WHAT THE EXERCISE ASKS -> Your reply is to be the lines below, exactly as written, with images omitted.

Before-and-after change records
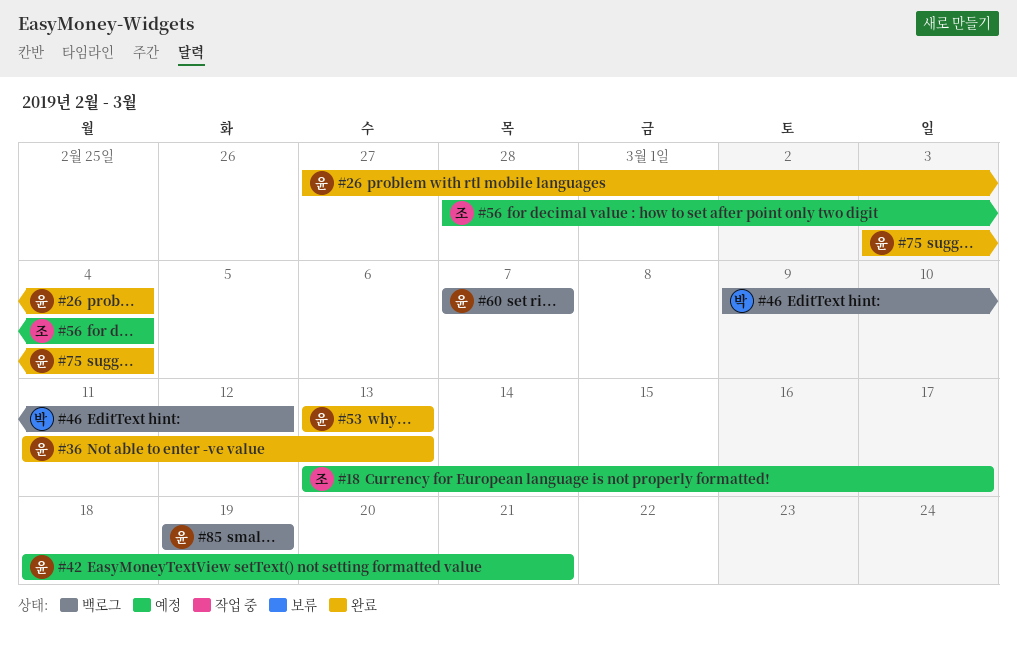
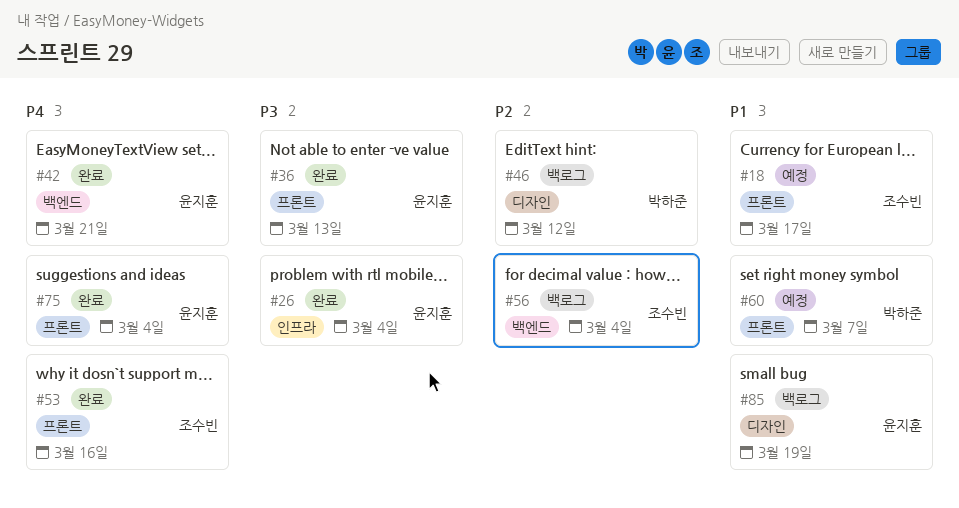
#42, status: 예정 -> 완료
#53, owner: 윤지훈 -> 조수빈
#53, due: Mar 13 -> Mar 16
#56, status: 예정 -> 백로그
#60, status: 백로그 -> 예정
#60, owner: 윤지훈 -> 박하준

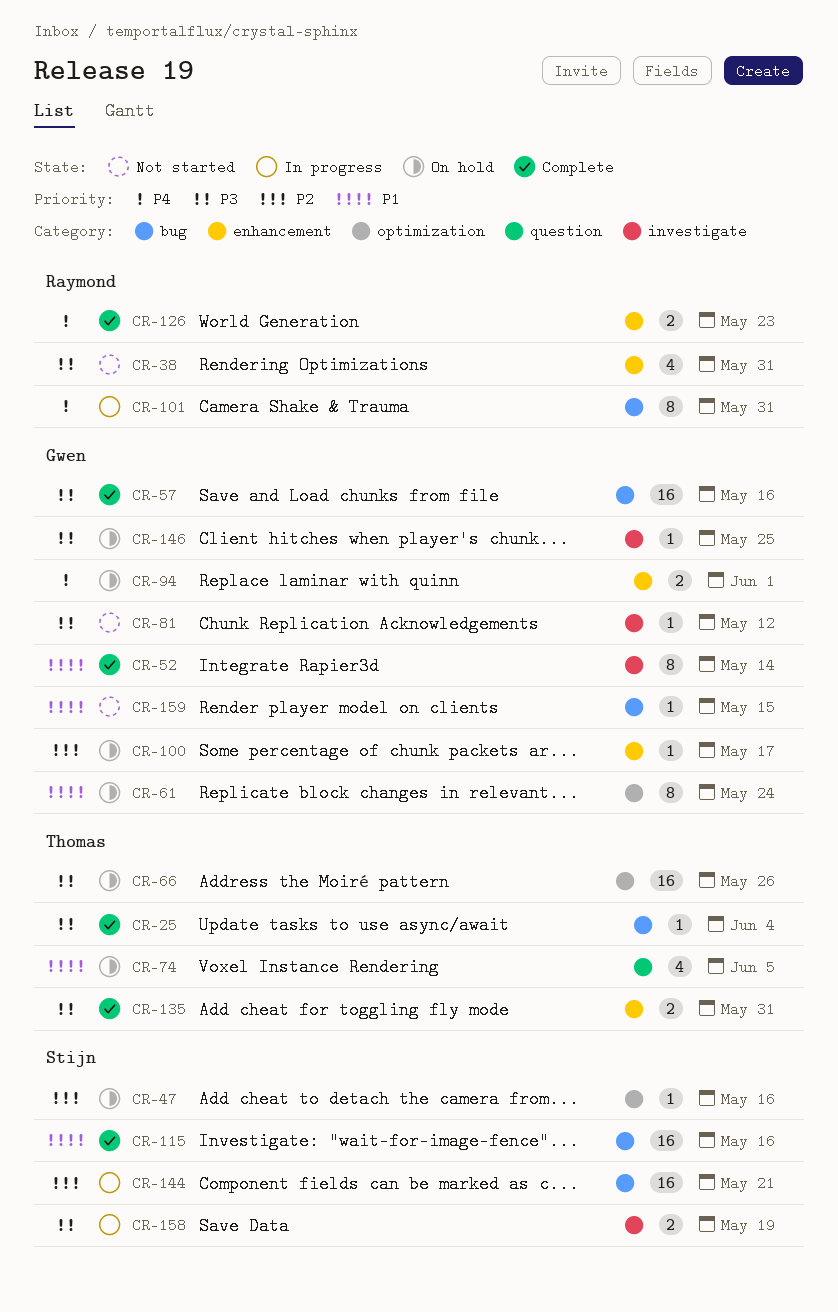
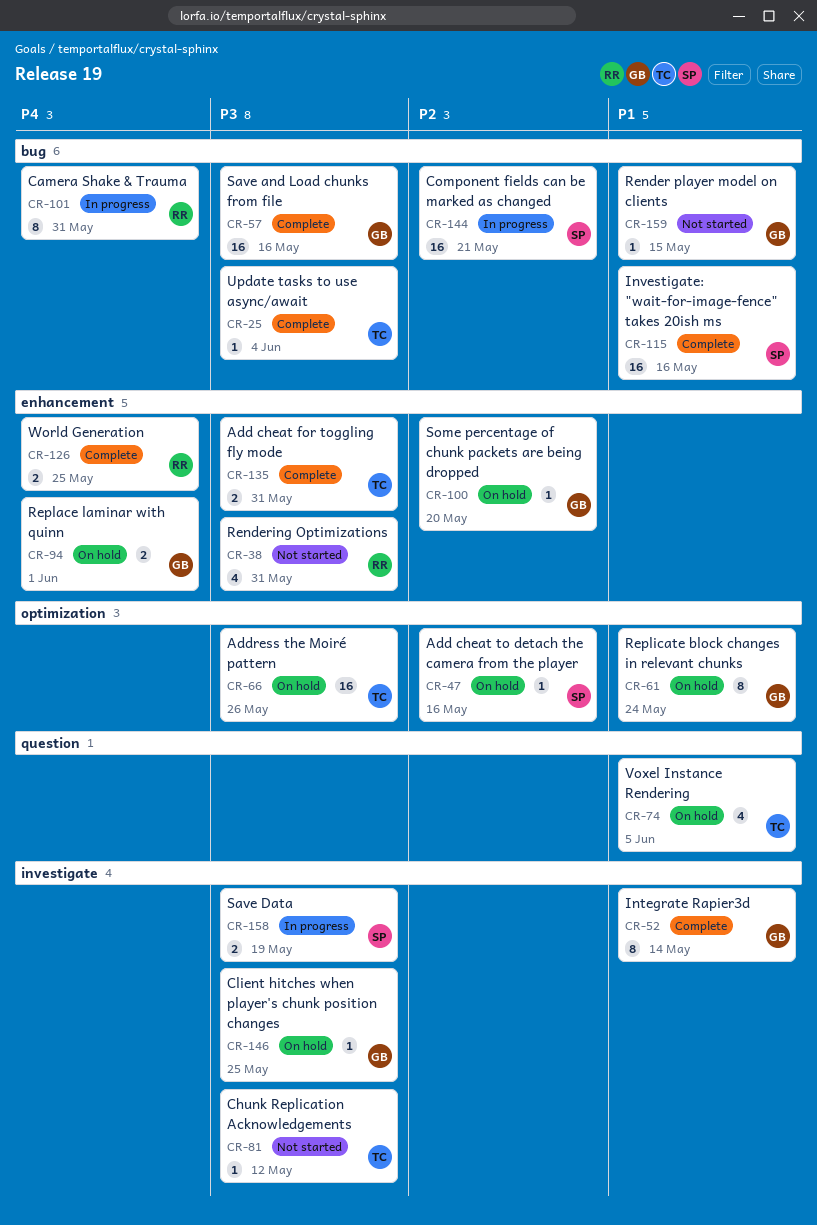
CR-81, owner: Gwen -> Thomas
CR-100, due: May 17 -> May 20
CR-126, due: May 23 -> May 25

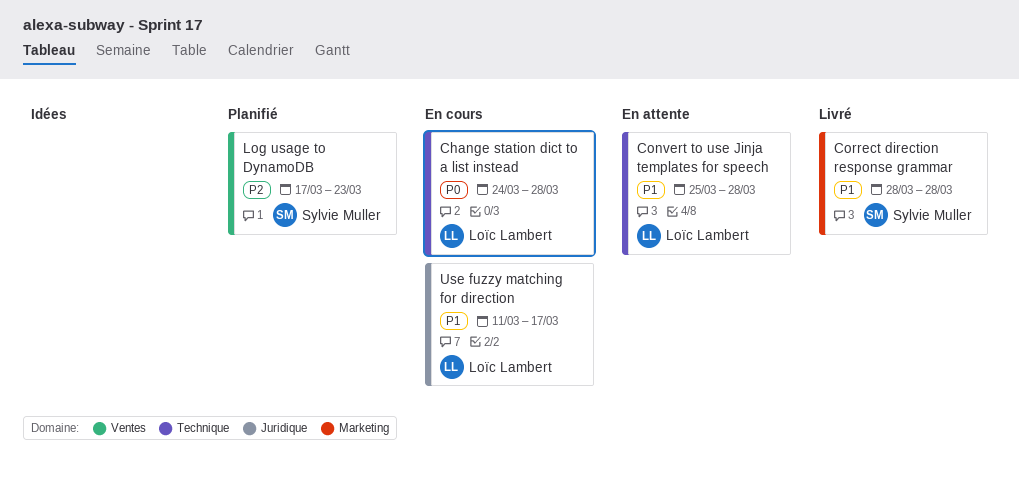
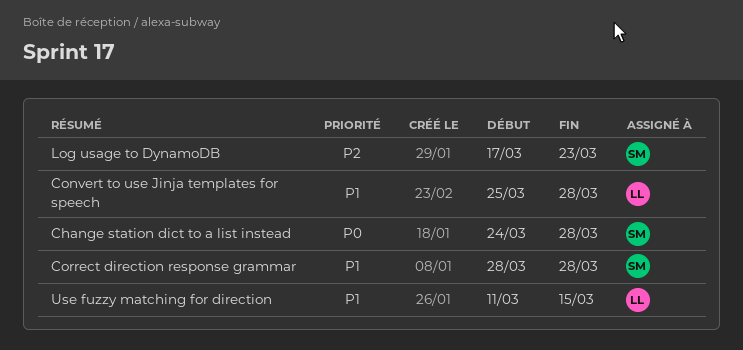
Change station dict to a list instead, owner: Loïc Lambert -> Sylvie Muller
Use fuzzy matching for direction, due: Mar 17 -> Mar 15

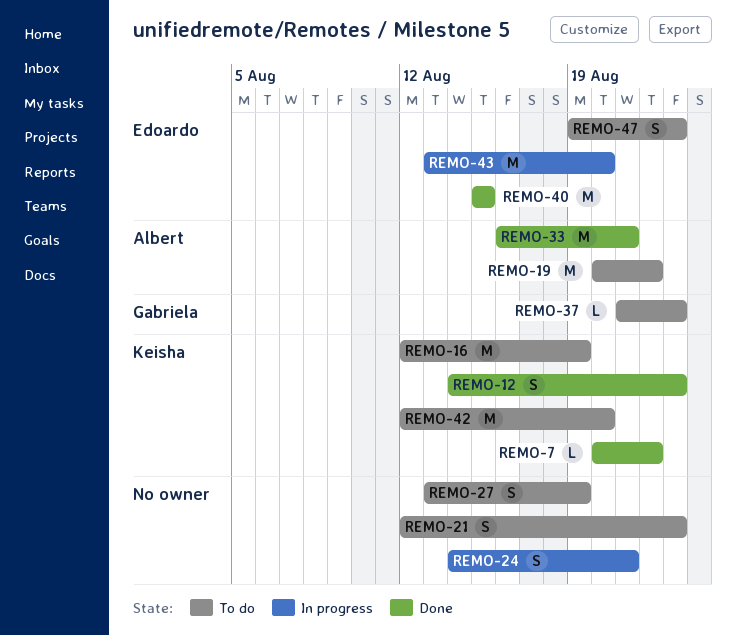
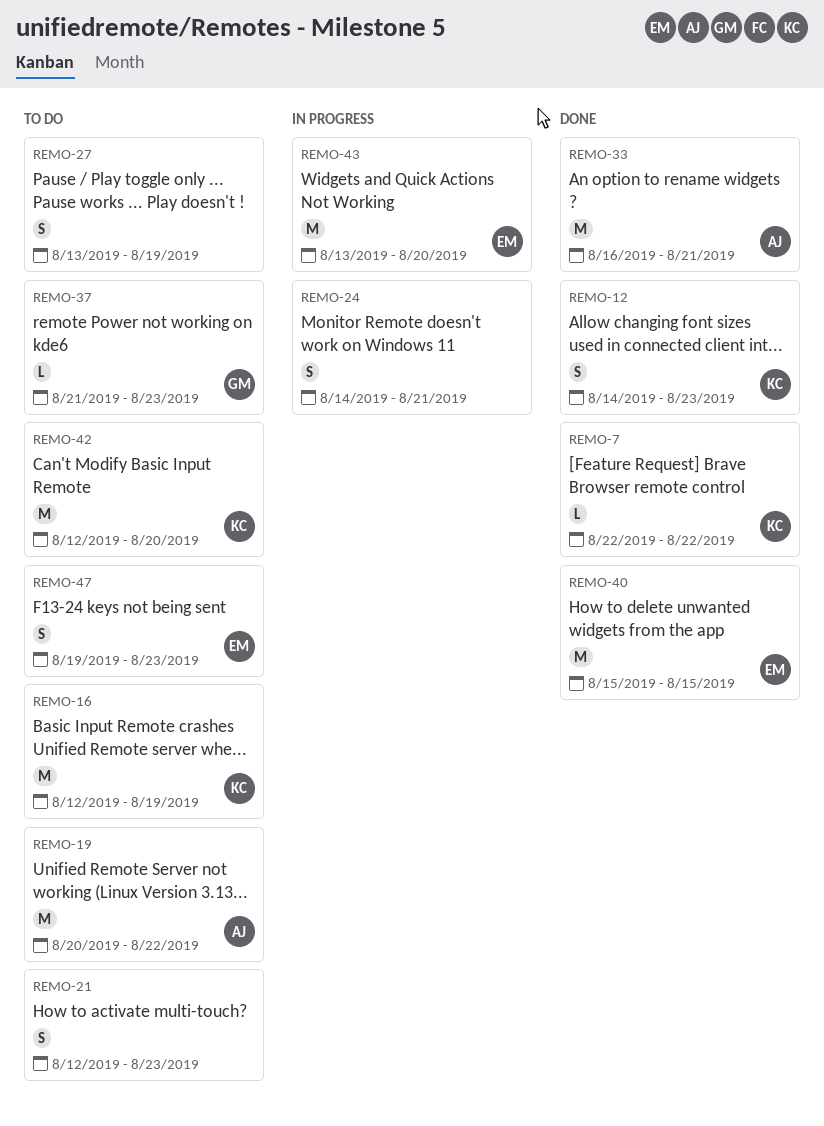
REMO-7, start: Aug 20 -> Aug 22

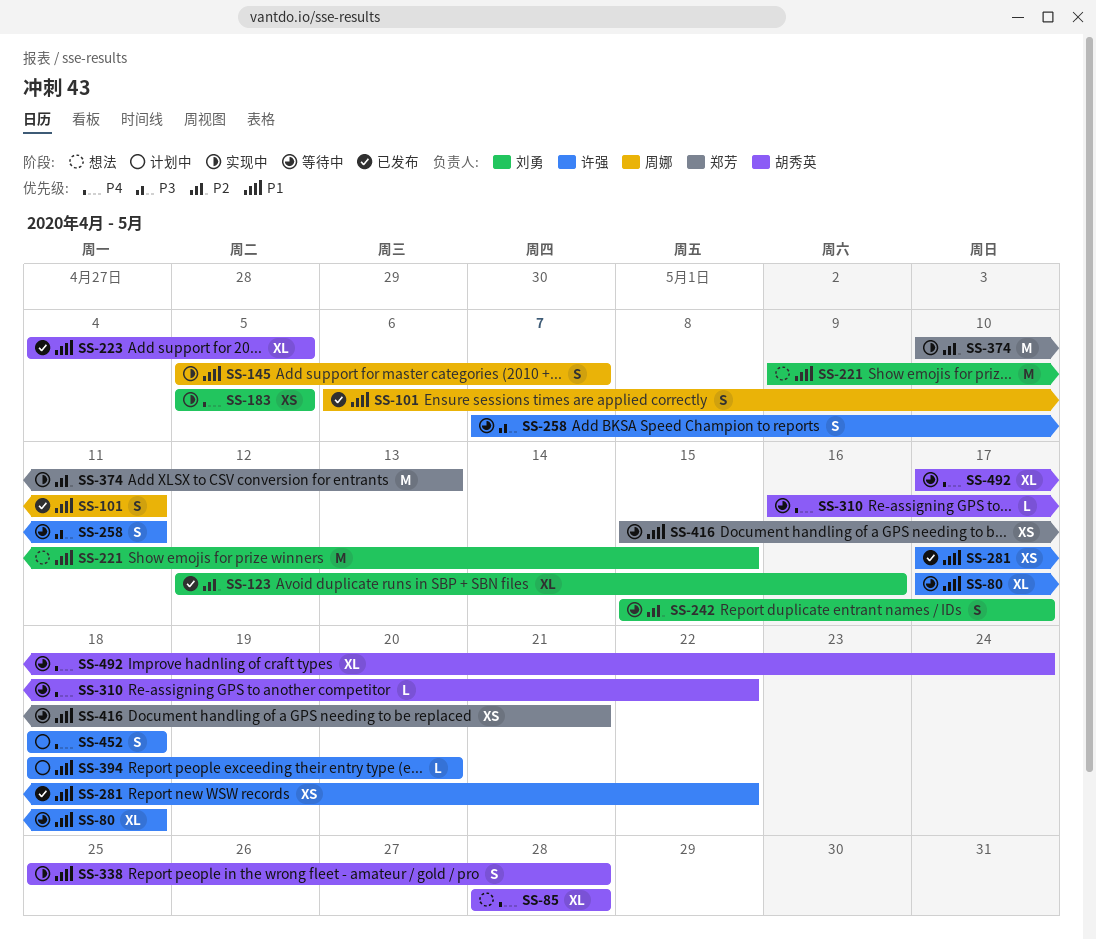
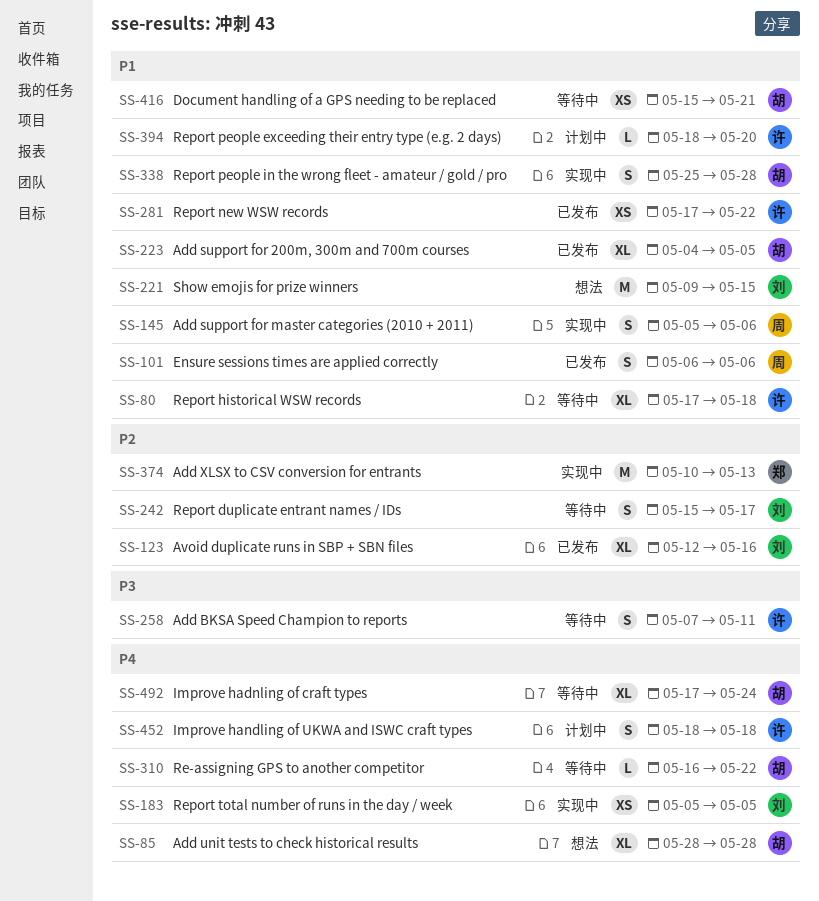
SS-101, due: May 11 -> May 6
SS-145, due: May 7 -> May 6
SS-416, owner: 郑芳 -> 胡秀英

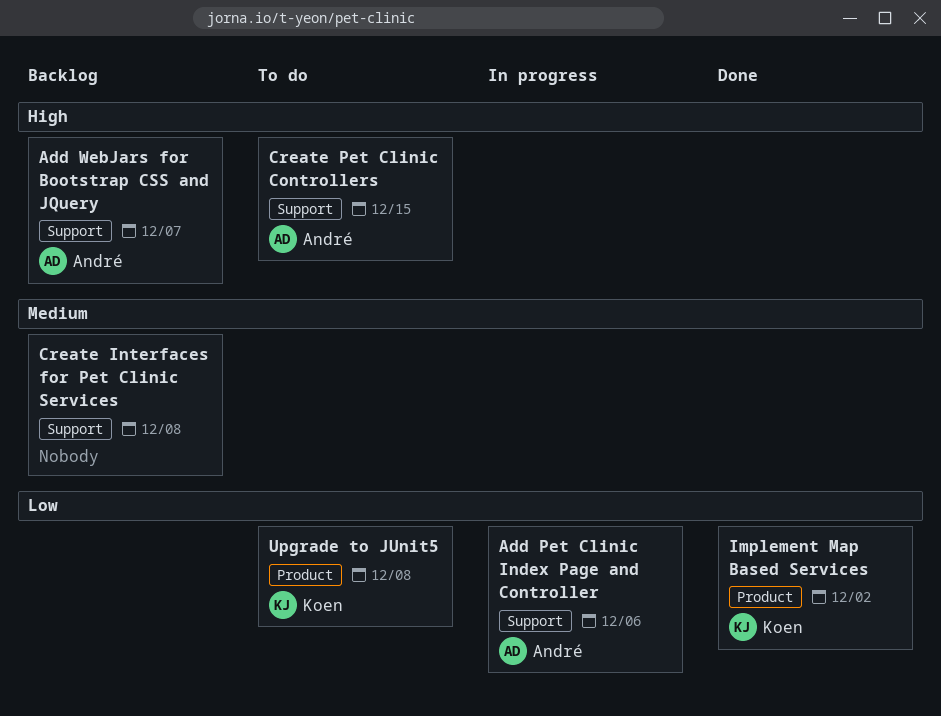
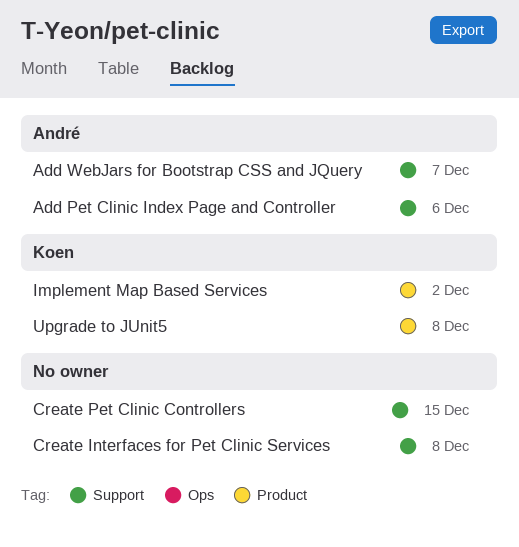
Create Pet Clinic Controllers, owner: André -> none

EXERCISE RESULT ->
#42, status: 예정 -> 완료
#53, owner: 윤지훈 -> 조수빈
#53, due: Mar 13 -> Mar 16
#56, status: 예정 -> 백로그
#60, status: 백로그 -> 예정
#60, owner: 윤지훈 -> 박하준

CR-81, owner: Gwen -> Thomas
CR-100, due: May 17 -> May 20
CR-126, due: May 23 -> May 25

Change station dict to a list instead, owner: Loïc Lambert -> Sylvie Muller
Use fuzzy matching for direction, due: Mar 17 -> Mar 15

REMO-7, start: Aug 20 -> Aug 22

SS-101, due: May 11 -> May 6
SS-145, due: May 7 -> May 6
SS-416, owner: 郑芳 -> 胡秀英

Create Pet Clinic Controllers, owner: André -> none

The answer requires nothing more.